Cholesterol in children:
More and more cases among children or young people due to incorrect diet and sedentary lifestyle become serious candidates to suffer from hypercholesterolemia in the future. Overall, these the numbers should be cholesterol for children and adolescents:
Normal: less than 170 mg / dl
Normal-high: between 170 and 199 mg / dl
High: above 200 mg / dl
Cholesterol in Women:
During pregnancy it is usually normal that women suffer an alteration of lipid levels in the blood. Pregnant women should control their cholesterol levels and extreme care if they are patients with previous hyperlipidemia.
During menopause alterations in the lipoprotein pattern related to the decline of estrogen: lowers HDL (good cholesterol) and increase total cholesterol and LDL (bad cholesterol). Doctors recommend hormone replacement therapy (estrogen and progesterone) hormone therapy or estrogen. Both treatments reduce the usual discomforts of menopause and prevent osteoporosis. And sometimes, they may also slightly raise HDL (good cholesterol) and reduce total cholesterol.
Cholesterol and other risk factors
Cholesterol and Diabetes: Diabetes (type I and type II) can increase cholesterol levels.
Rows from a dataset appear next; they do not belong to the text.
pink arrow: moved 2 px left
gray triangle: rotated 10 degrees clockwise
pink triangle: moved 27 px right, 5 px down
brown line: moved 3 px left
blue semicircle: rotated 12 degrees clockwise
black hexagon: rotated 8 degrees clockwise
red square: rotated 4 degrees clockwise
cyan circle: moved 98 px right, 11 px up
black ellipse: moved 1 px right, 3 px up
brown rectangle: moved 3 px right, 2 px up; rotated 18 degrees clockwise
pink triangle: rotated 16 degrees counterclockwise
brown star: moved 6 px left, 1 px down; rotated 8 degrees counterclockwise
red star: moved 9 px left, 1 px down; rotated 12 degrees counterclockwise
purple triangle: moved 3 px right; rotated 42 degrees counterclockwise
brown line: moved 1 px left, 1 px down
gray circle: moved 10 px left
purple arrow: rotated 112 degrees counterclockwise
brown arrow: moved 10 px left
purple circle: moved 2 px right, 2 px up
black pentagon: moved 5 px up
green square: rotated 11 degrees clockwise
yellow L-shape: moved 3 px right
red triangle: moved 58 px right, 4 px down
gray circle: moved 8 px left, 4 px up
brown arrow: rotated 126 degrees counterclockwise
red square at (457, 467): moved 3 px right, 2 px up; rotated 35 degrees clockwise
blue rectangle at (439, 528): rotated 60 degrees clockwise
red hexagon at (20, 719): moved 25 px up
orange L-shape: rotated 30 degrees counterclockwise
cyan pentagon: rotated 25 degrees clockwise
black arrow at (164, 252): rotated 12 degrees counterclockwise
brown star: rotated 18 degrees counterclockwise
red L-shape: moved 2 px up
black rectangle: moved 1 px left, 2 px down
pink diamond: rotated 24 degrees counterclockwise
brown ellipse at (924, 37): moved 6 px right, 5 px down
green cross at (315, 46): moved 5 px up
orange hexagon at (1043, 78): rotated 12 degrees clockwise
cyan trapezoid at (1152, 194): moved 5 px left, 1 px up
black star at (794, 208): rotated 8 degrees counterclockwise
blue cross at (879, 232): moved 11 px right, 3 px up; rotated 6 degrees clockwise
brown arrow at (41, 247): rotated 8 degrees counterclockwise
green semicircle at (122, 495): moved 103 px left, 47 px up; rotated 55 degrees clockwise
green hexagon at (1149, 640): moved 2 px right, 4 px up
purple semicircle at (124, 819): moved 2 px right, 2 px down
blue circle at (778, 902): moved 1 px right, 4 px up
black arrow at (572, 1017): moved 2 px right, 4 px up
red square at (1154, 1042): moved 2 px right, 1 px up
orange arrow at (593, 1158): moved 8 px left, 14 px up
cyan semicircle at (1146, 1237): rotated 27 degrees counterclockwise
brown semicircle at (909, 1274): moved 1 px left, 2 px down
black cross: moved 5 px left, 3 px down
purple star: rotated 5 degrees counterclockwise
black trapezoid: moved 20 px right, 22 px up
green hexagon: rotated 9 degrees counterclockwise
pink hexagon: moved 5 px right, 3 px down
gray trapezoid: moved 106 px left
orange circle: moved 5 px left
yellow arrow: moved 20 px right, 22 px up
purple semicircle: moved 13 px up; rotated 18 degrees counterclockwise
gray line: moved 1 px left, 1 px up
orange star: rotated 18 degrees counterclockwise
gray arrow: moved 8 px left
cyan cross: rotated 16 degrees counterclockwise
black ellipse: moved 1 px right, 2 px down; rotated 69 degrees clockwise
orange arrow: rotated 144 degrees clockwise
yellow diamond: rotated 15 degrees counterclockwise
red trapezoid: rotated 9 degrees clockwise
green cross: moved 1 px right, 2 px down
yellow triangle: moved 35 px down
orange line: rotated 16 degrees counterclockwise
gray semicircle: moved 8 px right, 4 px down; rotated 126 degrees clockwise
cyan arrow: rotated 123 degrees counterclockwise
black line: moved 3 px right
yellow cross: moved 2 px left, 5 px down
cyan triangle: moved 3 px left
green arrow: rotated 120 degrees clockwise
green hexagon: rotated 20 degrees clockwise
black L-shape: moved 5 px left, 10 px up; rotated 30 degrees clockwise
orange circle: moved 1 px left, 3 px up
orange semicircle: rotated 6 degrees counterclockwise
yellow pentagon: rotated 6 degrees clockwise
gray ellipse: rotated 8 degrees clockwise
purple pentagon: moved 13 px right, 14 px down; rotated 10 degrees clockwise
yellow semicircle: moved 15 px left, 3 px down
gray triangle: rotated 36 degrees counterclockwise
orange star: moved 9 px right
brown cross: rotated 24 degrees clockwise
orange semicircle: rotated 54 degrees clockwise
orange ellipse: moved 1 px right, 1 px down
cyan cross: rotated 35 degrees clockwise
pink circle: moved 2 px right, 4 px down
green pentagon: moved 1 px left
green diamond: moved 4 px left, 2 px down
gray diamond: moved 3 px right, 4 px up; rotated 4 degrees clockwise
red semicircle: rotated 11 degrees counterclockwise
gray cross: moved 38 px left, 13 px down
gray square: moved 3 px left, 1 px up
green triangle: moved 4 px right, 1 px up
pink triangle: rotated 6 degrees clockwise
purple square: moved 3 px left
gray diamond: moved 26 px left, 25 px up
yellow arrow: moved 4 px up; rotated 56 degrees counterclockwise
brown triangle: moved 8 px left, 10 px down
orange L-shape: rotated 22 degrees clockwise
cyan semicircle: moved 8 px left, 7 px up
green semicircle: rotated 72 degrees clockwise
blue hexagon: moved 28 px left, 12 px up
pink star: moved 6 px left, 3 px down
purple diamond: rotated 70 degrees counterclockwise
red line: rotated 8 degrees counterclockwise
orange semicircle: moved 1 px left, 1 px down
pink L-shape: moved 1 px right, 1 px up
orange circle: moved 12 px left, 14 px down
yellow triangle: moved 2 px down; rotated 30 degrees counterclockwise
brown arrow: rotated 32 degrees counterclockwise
In fact, desirable cholesterol levels in diabetics are lower than in the general population.
Cholesterol and Obesity: Obese patients often have hypertriglyceridemia and low HDL (good cholesterol). Weight loss results in increased HDL levels, reducing triglyceride levels, better glucose tolerance, decreasing insulin levels and uric acid, and low blood pressure.
Cholesterol and Sedentariness: Exercise is one of the general recommendations for the treatment and prevention of hypercholesterolemia. Among the positive effects of exercise on the body it emphasizes improving lung capacity, the cardiovascular system and cholesterol levels and blood pressure.
Cholesterol and Alcohol: Excessive alcohol consumption causes hypertriglyceridemia.